- **PASSAGE TO READ**:
[Start of section]
Sunday, November 2, 2014

stuff I left out, from last week.... (forever imprinted) O Shit!!!! Moments


 well for the sake of...... "get to the point already, Amber......."
I left a few things out of my recent post.....
they weren't important, or news of any kind, but I sure don't understand how I get myself wrapped into these precarious situations sometimes???

FYI..... I even kept a few of the swear words.(less than 5)... so you've been warned !


Thoughts today On shitty friends......
I guess I just expect people to do their best, and NOT hurt others, on purpose, you know, act like a DECENT HUMAN BEING...... and what I'm a little SLOW to learn, is ,,,,,,
thats just NOT how some people are!!!!!

first of all....
a while ago,,,, I wrote about a close friend, having an "incident" and basically it resulted in his demise...... (he passed away).....
[End of section]
- **RAW DATA**:
[Start of section]
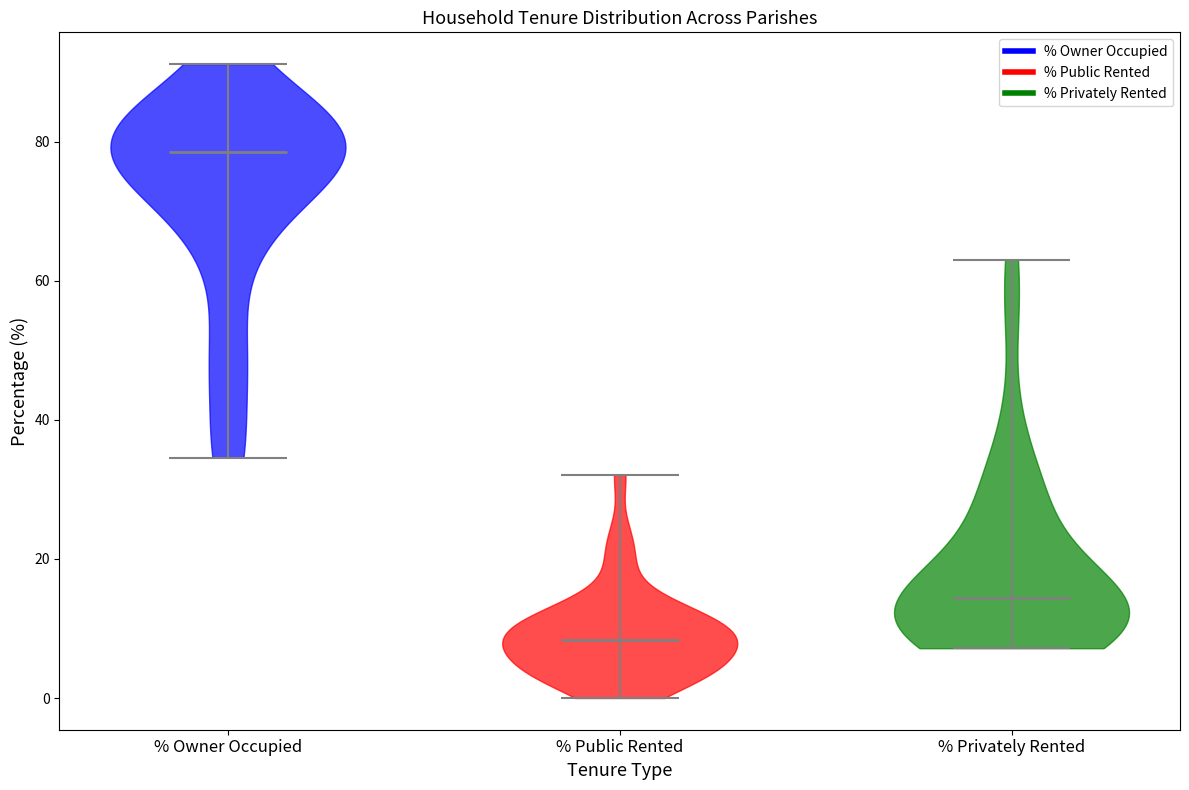

Reading left to right, read every violin against the y-axis: where its median line is, and the lowest and highest points it reaches. The values are not printed on the chart, so give them approximately, as read against the axis.

% Owner Occupied: median line 78, lowest point 34, highest point 92
% Public Rented: median line 8, lowest point 0, highest point 32
% Privately Rented: median line 14, lowest point 8, highest point 64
[End of section]
- **ACTIONS TO TAKE**:
[a] List every phrase that the blog post places inside parentheses.
[b] Carry on writing the blog post from the point where it stops, keeping its casual voice.
The lines are separate from the blog post and have nothing to do with it.

- **RESULTS BY TASK**:
[a]
forever imprinted
less than 5
he passed away

[b]
  link to post about his death, scroll to last section
... and I can't remember if I mentioned, his wife...???
well,,,
she just didn't go away....... like AT ALL...... after he died...... and at first, I felt bad, yes... I sure did.... but after weeks and weeks of hearing her tell EVERYONE and ANYONE that'd listen,,,,, how sad and suicidal she is, because she just lost her husband...... that's right..... 3& 4 months later, shes still saying JUST lost him....... Oh, and I should also mention, collecting (trying to) money for his very needed burial and funeral...... which she still hasn't had...... unless she HAS in the last 2-3 weeks, and I just don't know because I'm not talking to her, now.... or again..... well, probably again, eventually but only to "keep the peace"
she's shown me her true colors,
and reminded me that it is SOOOOOO FREAKIN HARD to make "FRIENDS" as you age....
guess that's why you're supposed to do it , young........
LOL
I thought she was..... but friends, don't name call , and degrade, accuse, lie, manipulate each other when they have a shitty day,,,, or even get mad over something stupid....... I'm nowhere near exhaggerating, and REALLY want to give more details, but I just can't because I didn't ask her permission, and I'm NOT calling her, to do so..........  (any one I talk about in a post, I've asked permission first)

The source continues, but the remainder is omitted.